One of the most controversial came in the Senate, where a proposed ban on lead hunting ammunition drew fierce words from Republican Senator Jim Nielsen.
“You wanna go against the law-abiding hunters of the state of California, and eliminate hunting in this state, at least diminish it one further step, vote yes,” Nielsen said.
The Senate did so with a 23 to 15 vote.
Senators also passed the TRUST Act, which prohibits local law enforcement agencies from turning undocumented immigrants who commit minor offenses over to federal authorities. Senator Kevin de Leon said it’s an important step toward making immigrants feel welcome. He said they are not feeling like a part of the community now.
“In immigrant communities across the state of California, they’re losing faith and they’re losing trust in law enforcement,” he said. “And this is not a good sign.”
A bill that would modify electric rates also provoked a lengthy discussion in the Senate. Supporters said it would bring the rate system up to date, while critics maintain it would undermine efforts to increase green energy. The measure ultimately passed.

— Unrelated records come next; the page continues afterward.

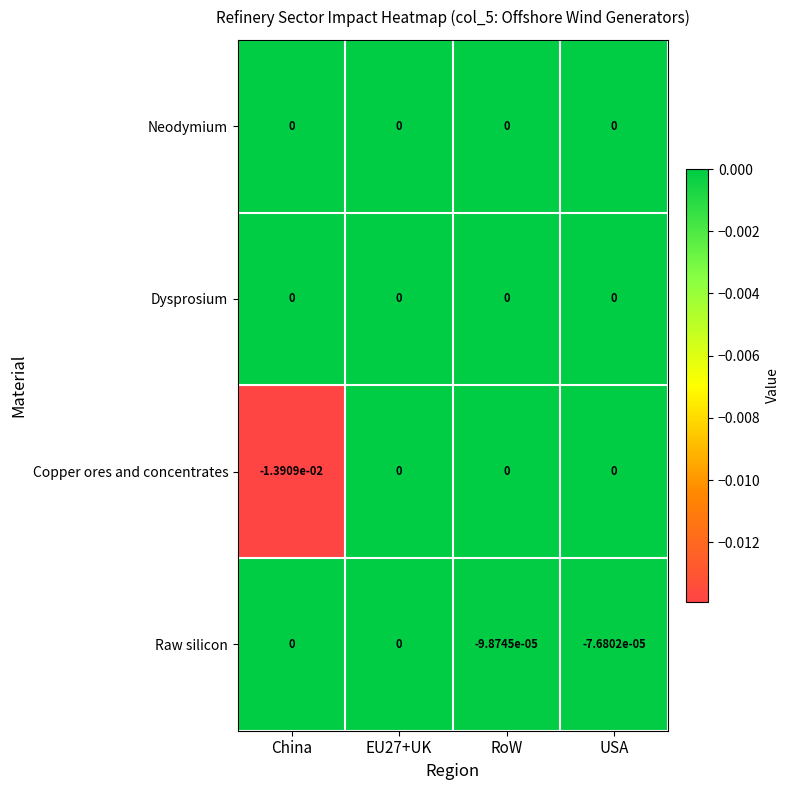

Count the number of data series in this chart.

4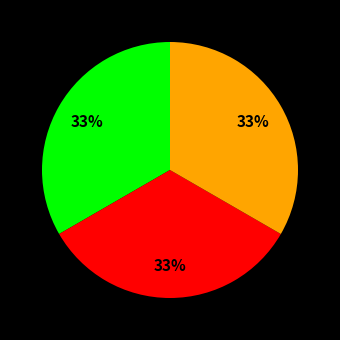

Does any single category account for the majority?

No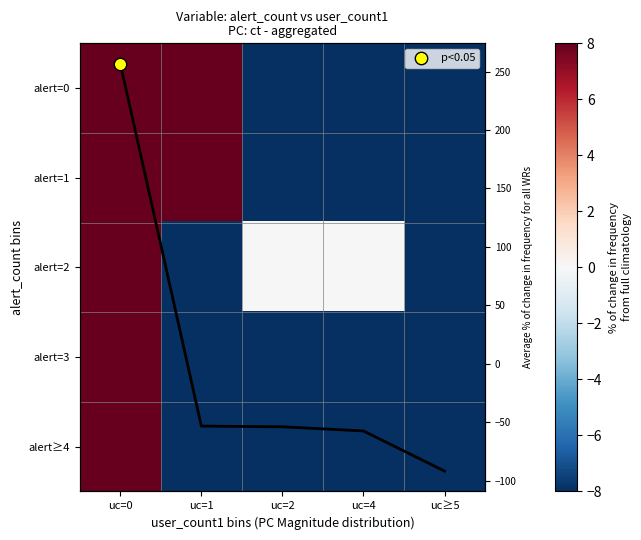

Count the alert=2 values in the range -100 to 0.

4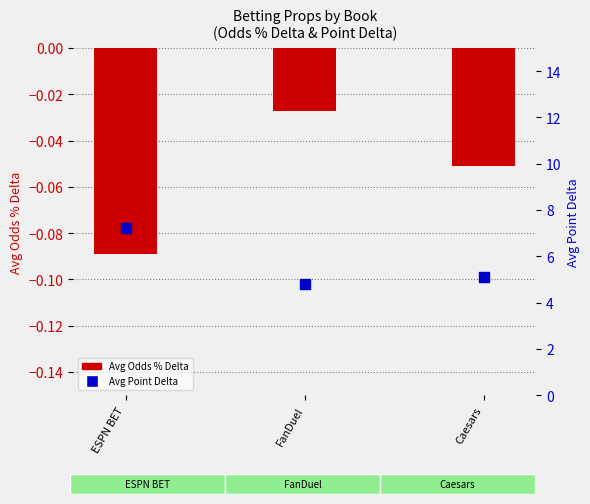

At which category is the sum across all series the highest?

ESPN BET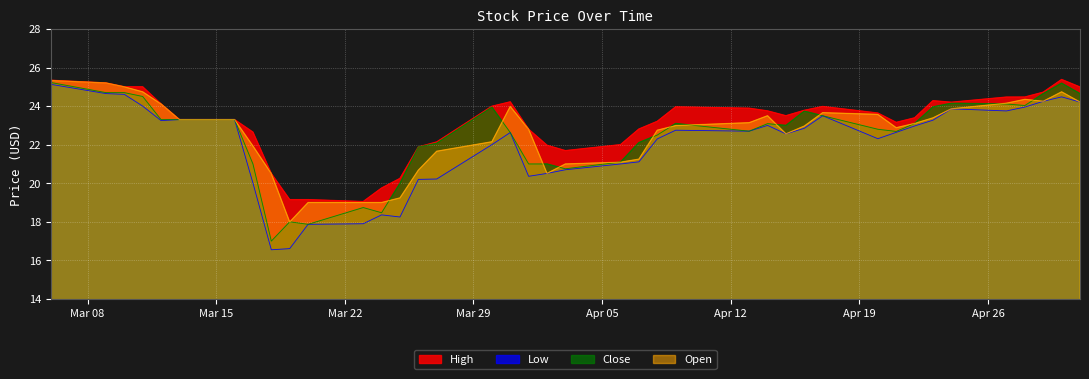

Which series has the largest total across all categories?

High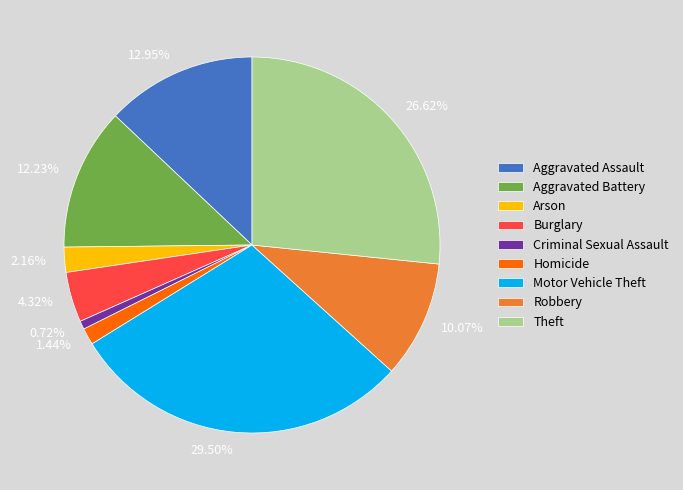

Does Robbery represent more than half of the total?

No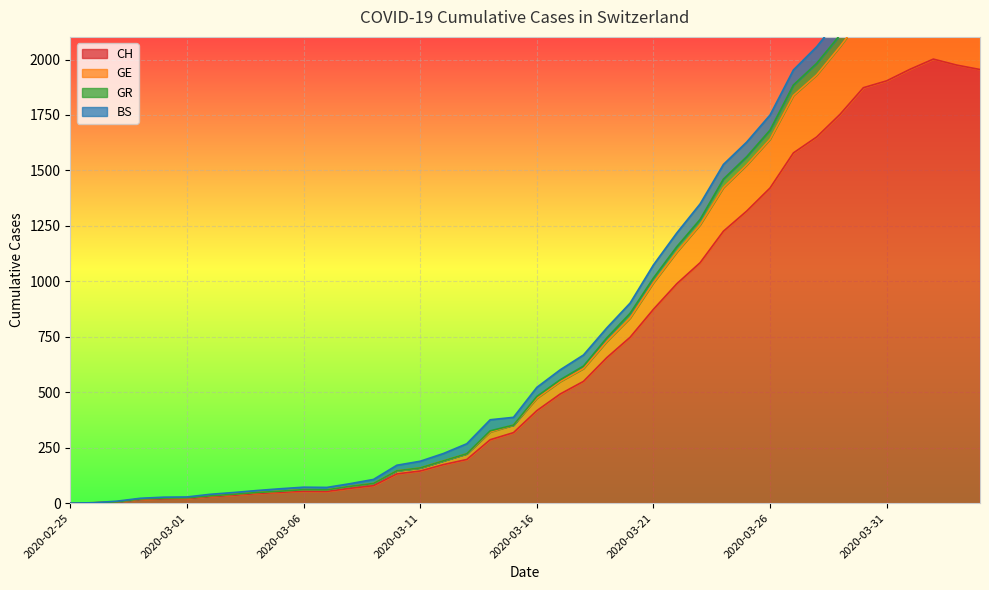

True or false: GE and GR intersect in this chart.

False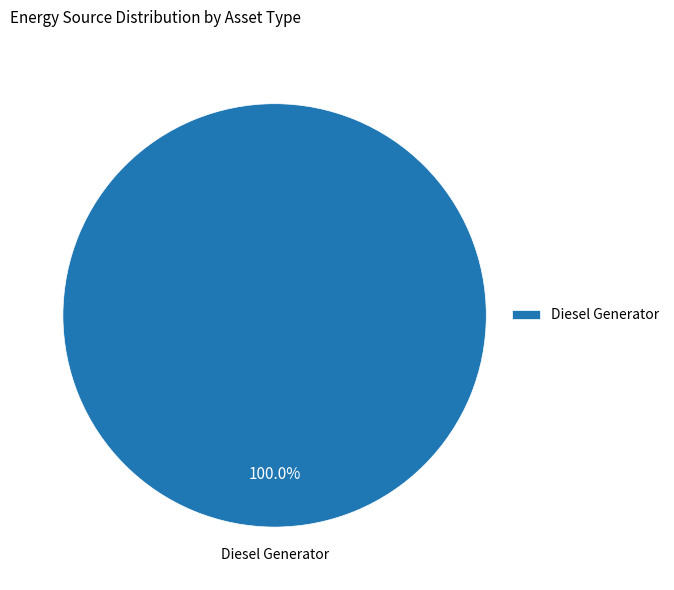

Does Diesel Generator represent more than half of the total?

Yes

In the Assembly members approved a measure giving local governments a new method for funding redevelopment. They also signed off on an agreement with Nevada to oversee the development around Lake Tahoe.
But hotly debated bill that would allow the California Coastal Commission to levy fines may be dead for the year. The measure had managed to stay alive throughout the legislative process, twice advancing to the next step with just one vote to spare.
Its luck appears to have run out today as the Assembly took its final vote on the measure. Democratic Assemblywoman Toni Atkins authored the bill and in her closing statement implored her colleagues to approve it.
“I would ask for your aye vote and, please, stay with me on this,” she said. “It’s important for Californians who support 1,100 miles of California coast land.”
Despite her plea, the measure fell six votes short of advancing to the governor. Atkins asked for reconsideration and will bring the bill back one more time this week.
Meanwhile Governor Jerry Brown signed a raft of legislation including a bill that closes a loophole in California rape law. It is now illegal for anyone to impersonate someone else in order to coerce a person into having sex. He also signed a bill that makes “swatting” a crime. That involves making a false 911 call about a celebrity’s home.
Brown vetoed a bill that calls for fining drivers who don’t pull over for emergency vehicles.